TEXTABSCHNITT:

****************

Human Rights Watch: Angriff auf Bahnhof von Kramatorsk in der Ukraine war Kriegsverbrechen

Der Raketenangriff auf den überfüllten Bahnhof von Kramatorsk im April vergangenen Jahres in der Ukraine ist nach einem Bericht der Menschenrechtsorganisation Human Rights Watch (HRW-Webpräsenz) von russischen Truppen verübt worden und muss als "Kriegsverbrechen" eingestuft werden. "Dieser Angriff stellt eine Verletzung des Kriegsrechts und ein mutmaßliches Kriegsverbrechen dar", erklärte HRW in einer am Dienstag veröffentlichten Untersuchung, die zusammen mit der Recherchegruppe SITU erfolgte. 

Als vermutlichen Abschussort der Rakete machte HRW den Ort Kunie in der Region Charkiw im Nordosten der Ukraine aus, die damals unter russischer Kontrolle war. Bei dem Angriff auf den Bahnhof von Kramatorsk, in dem hunderte Flüchtlinge wegen des russischen Angriffskrieges gegen die Ukraine auf Züge warteten, kam demnach Streumunition zum Einsatz. Durch die Freisetzung der vielen Munitionsteile seien mindestens 58 Zivilisten getötet und mehr als hundert weitere verletzt worden. Die Stadtverwaltung von Kramatorsk spricht von 61 Toten und mehr als 160 Verletzten.

****************

QUELLENMATERIAL:
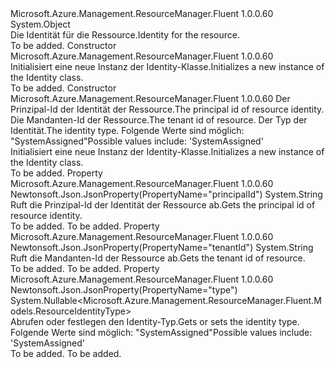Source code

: <Type Name="Identity" FullName="Microsoft.Azure.Management.ResourceManager.Fluent.Models.Identity">
  <TypeSignature Language="C#" Value="public class Identity" />
  <TypeSignature Language="ILAsm" Value=".class public auto ansi beforefieldinit Identity extends System.Object" />
  <TypeSignature Language="DocId" Value="T:Microsoft.Azure.Management.ResourceManager.Fluent.Models.Identity" />
  <TypeSignature Language="VB.NET" Value="Public Class Identity" />
  <TypeSignature Language="F#" Value="type Identity = class" />
  <AssemblyInfo>
    <AssemblyName>Microsoft.Azure.Management.ResourceManager.Fluent</AssemblyName>
    <AssemblyVersion>1.0.0.60</AssemblyVersion>
  </AssemblyInfo>
  <Base>
    <BaseTypeName>System.Object</BaseTypeName>
  </Base>
  <Interfaces />
  <Docs>
    <summary>
            <span data-ttu-id="720a6-101">Die Identität für die Ressource.</span><span class="sxs-lookup"><span data-stu-id="720a6-101">Identity for the resource.</span></span>
            </summary>
    <remarks>To be added.</remarks>
  </Docs>
  <Members>
    <Member MemberName=".ctor">
      <MemberSignature Language="C#" Value="public Identity ();" />
      <MemberSignature Language="ILAsm" Value=".method public hidebysig specialname rtspecialname instance void .ctor() cil managed" />
      <MemberSignature Language="DocId" Value="M:Microsoft.Azure.Management.ResourceManager.Fluent.Models.Identity.#ctor" />
      <MemberSignature Language="VB.NET" Value="Public Sub New ()" />
      <MemberType>Constructor</MemberType>
      <AssemblyInfo>
        <AssemblyName>Microsoft.Azure.Management.ResourceManager.Fluent</AssemblyName>
        <AssemblyVersion>1.0.0.60</AssemblyVersion>
      </AssemblyInfo>
      <Parameters />
      <Docs>
        <summary>
            <span data-ttu-id="720a6-102">Initialisiert eine neue Instanz der Identity-Klasse.</span><span class="sxs-lookup"><span data-stu-id="720a6-102">Initializes a new instance of the Identity class.</span></span>
            </summary>
        <remarks>To be added.</remarks>
      </Docs>
    </Member>
    <Member MemberName=".ctor">
      <MemberSignature Language="C#" Value="public Identity (string principalId = null, string tenantId = null, Nullable&lt;Microsoft.Azure.Management.ResourceManager.Fluent.Models.ResourceIdentityType&gt; type = null);" />
      <MemberSignature Language="ILAsm" Value=".method public hidebysig specialname rtspecialname instance void .ctor(string principalId, string tenantId, valuetype System.Nullable`1&lt;valuetype Microsoft.Azure.Management.ResourceManager.Fluent.Models.ResourceIdentityType&gt; type) cil managed" />
      <MemberSignature Language="DocId" Value="M:Microsoft.Azure.Management.ResourceManager.Fluent.Models.Identity.#ctor(System.String,System.String,System.Nullable{Microsoft.Azure.Management.ResourceManager.Fluent.Models.ResourceIdentityType})" />
      <MemberSignature Language="VB.NET" Value="Public Sub New (Optional principalId As String = null, Optional tenantId As String = null, Optional type As Nullable(Of ResourceIdentityType) = null)" />
      <MemberSignature Language="F#" Value="new Microsoft.Azure.Management.ResourceManager.Fluent.Models.Identity : string * string * Nullable&lt;Microsoft.Azure.Management.ResourceManager.Fluent.Models.ResourceIdentityType&gt; -&gt; Microsoft.Azure.Management.ResourceManager.Fluent.Models.Identity" Usage="new Microsoft.Azure.Management.ResourceManager.Fluent.Models.Identity (principalId, tenantId, type)" />
      <MemberType>Constructor</MemberType>
      <AssemblyInfo>
        <AssemblyName>Microsoft.Azure.Management.ResourceManager.Fluent</AssemblyName>
        <AssemblyVersion>1.0.0.60</AssemblyVersion>
      </AssemblyInfo>
      <Parameters>
        <Parameter Name="principalId" Type="System.String" />
        <Parameter Name="tenantId" Type="System.String" />
        <Parameter Name="type" Type="System.Nullable&lt;Microsoft.Azure.Management.ResourceManager.Fluent.Models.ResourceIdentityType&gt;" />
      </Parameters>
      <Docs>
        <param name="principalId"><span data-ttu-id="720a6-103">Der Prinzipal-Id der Identität der Ressource.</span><span class="sxs-lookup"><span data-stu-id="720a6-103">The principal id of resource identity.</span></span></param>
        <param name="tenantId"><span data-ttu-id="720a6-104">Die Mandanten-Id der Ressource.</span><span class="sxs-lookup"><span data-stu-id="720a6-104">The tenant id of resource.</span></span></param>
        <param name="type"><span data-ttu-id="720a6-105">Der Typ der Identität.</span><span class="sxs-lookup"><span data-stu-id="720a6-105">The identity type.</span></span> <span data-ttu-id="720a6-106">Folgende Werte sind möglich: "SystemAssigned"</span><span class="sxs-lookup"><span data-stu-id="720a6-106">Possible values include: 'SystemAssigned'</span></span></param>
        <summary>
            <span data-ttu-id="720a6-107">Initialisiert eine neue Instanz der Identity-Klasse.</span><span class="sxs-lookup"><span data-stu-id="720a6-107">Initializes a new instance of the Identity class.</span></span>
            </summary>
        <remarks>To be added.</remarks>
      </Docs>
    </Member>
    <Member MemberName="PrincipalId">
      <MemberSignature Language="C#" Value="public string PrincipalId { get; }" />
      <MemberSignature Language="ILAsm" Value=".property instance string PrincipalId" />
      <MemberSignature Language="DocId" Value="P:Microsoft.Azure.Management.ResourceManager.Fluent.Models.Identity.PrincipalId" />
      <MemberSignature Language="VB.NET" Value="Public ReadOnly Property PrincipalId As String" />
      <MemberSignature Language="F#" Value="member this.PrincipalId : string" Usage="Microsoft.Azure.Management.ResourceManager.Fluent.Models.Identity.PrincipalId" />
      <MemberType>Property</MemberType>
      <AssemblyInfo>
        <AssemblyName>Microsoft.Azure.Management.ResourceManager.Fluent</AssemblyName>
        <AssemblyVersion>1.0.0.60</AssemblyVersion>
      </AssemblyInfo>
      <Attributes>
        <Attribute>
          <AttributeName>Newtonsoft.Json.JsonProperty(PropertyName="principalId")</AttributeName>
        </Attribute>
      </Attributes>
      <ReturnValue>
        <ReturnType>System.String</ReturnType>
      </ReturnValue>
      <Docs>
        <summary>
            <span data-ttu-id="720a6-108">Ruft die Prinzipal-Id der Identität der Ressource ab.</span><span class="sxs-lookup"><span data-stu-id="720a6-108">Gets the principal id of resource identity.</span></span>
            </summary>
        <value>To be added.</value>
        <remarks>To be added.</remarks>
      </Docs>
    </Member>
    <Member MemberName="TenantId">
      <MemberSignature Language="C#" Value="public string TenantId { get; }" />
      <MemberSignature Language="ILAsm" Value=".property instance string TenantId" />
      <MemberSignature Language="DocId" Value="P:Microsoft.Azure.Management.ResourceManager.Fluent.Models.Identity.TenantId" />
      <MemberSignature Language="VB.NET" Value="Public ReadOnly Property TenantId As String" />
      <MemberSignature Language="F#" Value="member this.TenantId : string" Usage="Microsoft.Azure.Management.ResourceManager.Fluent.Models.Identity.TenantId" />
      <MemberType>Property</MemberType>
      <AssemblyInfo>
        <AssemblyName>Microsoft.Azure.Management.ResourceManager.Fluent</AssemblyName>
        <AssemblyVersion>1.0.0.60</AssemblyVersion>
      </AssemblyInfo>
      <Attributes>
        <Attribute>
          <AttributeName>Newtonsoft.Json.JsonProperty(PropertyName="tenantId")</AttributeName>
        </Attribute>
      </Attributes>
      <ReturnValue>
        <ReturnType>System.String</ReturnType>
      </ReturnValue>
      <Docs>
        <summary>
            <span data-ttu-id="720a6-109">Ruft die Mandanten-Id der Ressource ab.</span><span class="sxs-lookup"><span data-stu-id="720a6-109">Gets the tenant id of resource.</span></span>
            </summary>
        <value>To be added.</value>
        <remarks>To be added.</remarks>
      </Docs>
    </Member>
    <Member MemberName="Type">
      <MemberSignature Language="C#" Value="public Nullable&lt;Microsoft.Azure.Management.ResourceManager.Fluent.Models.ResourceIdentityType&gt; Type { get; set; }" />
      <MemberSignature Language="ILAsm" Value=".property instance valuetype System.Nullable`1&lt;valuetype Microsoft.Azure.Management.ResourceManager.Fluent.Models.ResourceIdentityType&gt; Type" />
      <MemberSignature Language="DocId" Value="P:Microsoft.Azure.Management.ResourceManager.Fluent.Models.Identity.Type" />
      <MemberSignature Language="VB.NET" Value="Public Property Type As Nullable(Of ResourceIdentityType)" />
      <MemberSignature Language="F#" Value="member this.Type : Nullable&lt;Microsoft.Azure.Management.ResourceManager.Fluent.Models.ResourceIdentityType&gt; with get, set" Usage="Microsoft.Azure.Management.ResourceManager.Fluent.Models.Identity.Type" />
      <MemberType>Property</MemberType>
      <AssemblyInfo>
        <AssemblyName>Microsoft.Azure.Management.ResourceManager.Fluent</AssemblyName>
        <AssemblyVersion>1.0.0.60</AssemblyVersion>
      </AssemblyInfo>
      <Attributes>
        <Attribute>
          <AttributeName>Newtonsoft.Json.JsonProperty(PropertyName="type")</AttributeName>
        </Attribute>
      </Attributes>
      <ReturnValue>
        <ReturnType>System.Nullable&lt;Microsoft.Azure.Management.ResourceManager.Fluent.Models.ResourceIdentityType&gt;</ReturnType>
      </ReturnValue>
      <Docs>
        <summary>
            <span data-ttu-id="720a6-110">Abrufen oder festlegen den Identity-Typ.</span><span class="sxs-lookup"><span data-stu-id="720a6-110">Gets or sets the identity type.</span></span> <span data-ttu-id="720a6-111">Folgende Werte sind möglich: "SystemAssigned"</span><span class="sxs-lookup"><span data-stu-id="720a6-111">Possible values include: 'SystemAssigned'</span></span>
            </summary>
        <value>To be added.</value>
        <remarks>To be added.</remarks>
      </Docs>
    </Member>
  </Members>
</Type>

****************

AUFTRAG 1:
Welchen Ort nennt der Textabschnitt zum Angriff auf den Bahnhof von Kramatorsk als vermutlichen Abschussort der Rakete?
AUFTRAG 2:
Schreiben Sie aus dem Textabschnitt zum Angriff auf den Bahnhof von Kramatorsk die Stelle von „Der Raketenangriff auf“ bis einschließlich „Recherchegruppe SITU erfolgte.“ wörtlich ab.

SCHRIFTLICHE ANTWORT 1:
Den Ort Kunie in der Region Charkiw im Nordosten der Ukraine.

SCHRIFTLICHE ANTWORT 2:
Der Raketenangriff auf den überfüllten Bahnhof von Kramatorsk im April vergangenen Jahres in der Ukraine ist nach einem Bericht der Menschenrechtsorganisation Human Rights Watch (HRW-Webpräsenz) von russischen Truppen verübt worden und muss als "Kriegsverbrechen" eingestuft werden. "Dieser Angriff stellt eine Verletzung des Kriegsrechts und ein mutmaßliches Kriegsverbrechen dar", erklärte HRW in einer am Dienstag veröffentlichten Untersuchung, die zusammen mit der Recherchegruppe SITU erfolgte.